Dans son adresse à la Nation du 31 décembre 2024, le Capitaine Ibrahim TRAORÉ annonçait le renforcement de Faso Mêbo et la mise en place de brigades territoriales capables d’intervenir au plus près des besoins des différentes régions. Quelques mois plus tard, cette orientation entrait dans une phase opérationnelle.
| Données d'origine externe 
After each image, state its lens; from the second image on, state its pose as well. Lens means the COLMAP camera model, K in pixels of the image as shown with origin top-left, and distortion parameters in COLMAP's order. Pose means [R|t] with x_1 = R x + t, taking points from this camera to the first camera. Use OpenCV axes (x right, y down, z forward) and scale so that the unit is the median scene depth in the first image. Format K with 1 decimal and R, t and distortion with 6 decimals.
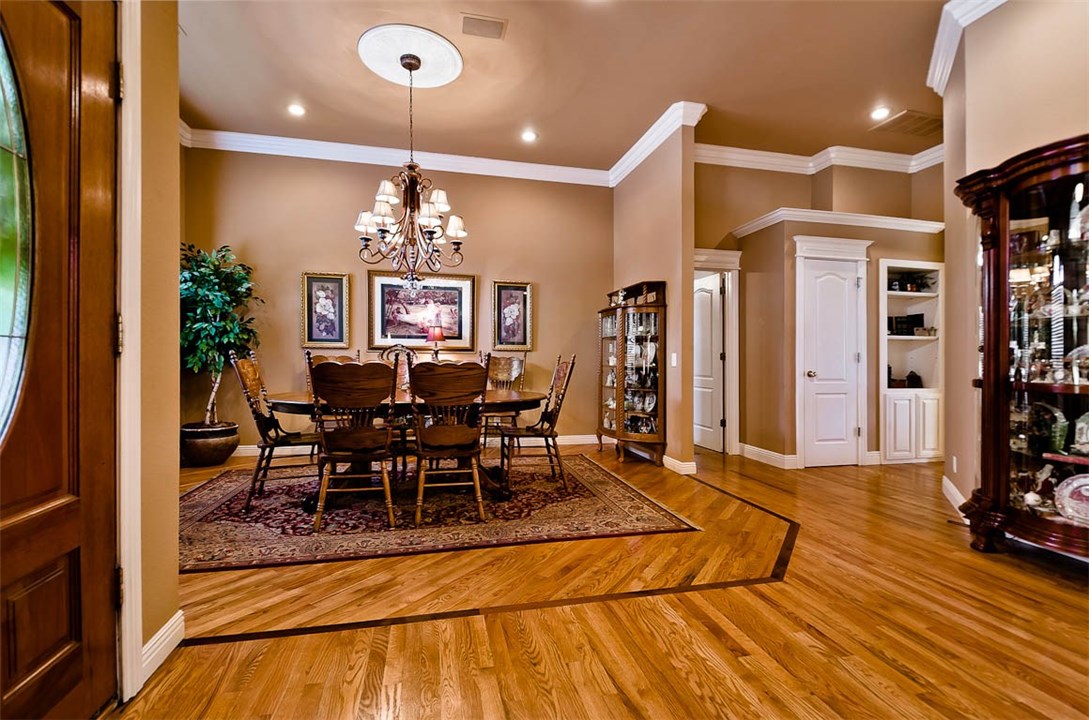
lens RADIAL K [[490.6, 0, 547.7], [0, 490.6, 356.1], [0, 0, 1]] dist [0.004240, -0.003111]
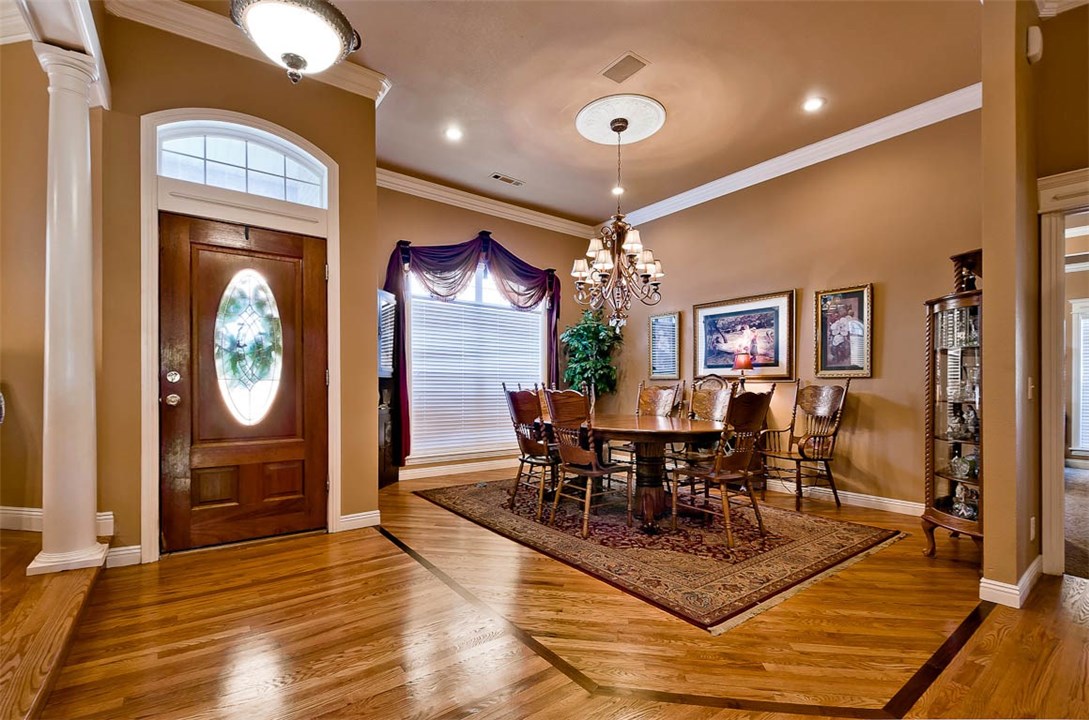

Le 27 mars 2025, le Chef de l’État remettait un premier lot de plus de 900 engins à l’Initiative présidentielle. Le parc comprenait notamment des bulldozers, niveleuses, pelles hydrauliques, compacteurs, camions-bennes, camions-citernes et autres équipements de travaux publics. L’investissement global annoncé pour cette première phase atteignait environ 200 milliards de FCFA.
Le mouvement s’est poursuivi en septembre 2025 avec 764 engins supplémentaires destinés à quatre brigades régionales. Puis, le 4 mai 2026, 776 nouveaux engins ont rejoint l’Agence Faso Mêbo afin d’opérationnaliser quatre autres brigades dans les régions du Tannounyan, du Djôrô, du Nando et du Nakambé.
La portée politique de cette séquence tient à cette continuité. Faso Mêbo ne reste plus au stade du discours sur le désenclavement : l’État installe progressivement une capacité technique territorialisée, avec des équipes, des équipements et des brigades capables d’intervenir sur les infrastructures.
Cette dynamique accompagne aussi des chantiers concrets. À Samandéni, une brigade de l’Agence Faso Mêbo assure par exemple les travaux de la route Bama-Samandéni, longue d’environ 15,6 kilomètres.
De la déclaration du 31 décembre 2024 aux remises successives d’équipements en 2025 et 2026, le message politique conserve ainsi un fil directeur : donner à l’appareil public les moyens matériels de ses ambitions et rapprocher l’action infrastructurelle des réalités territoriales.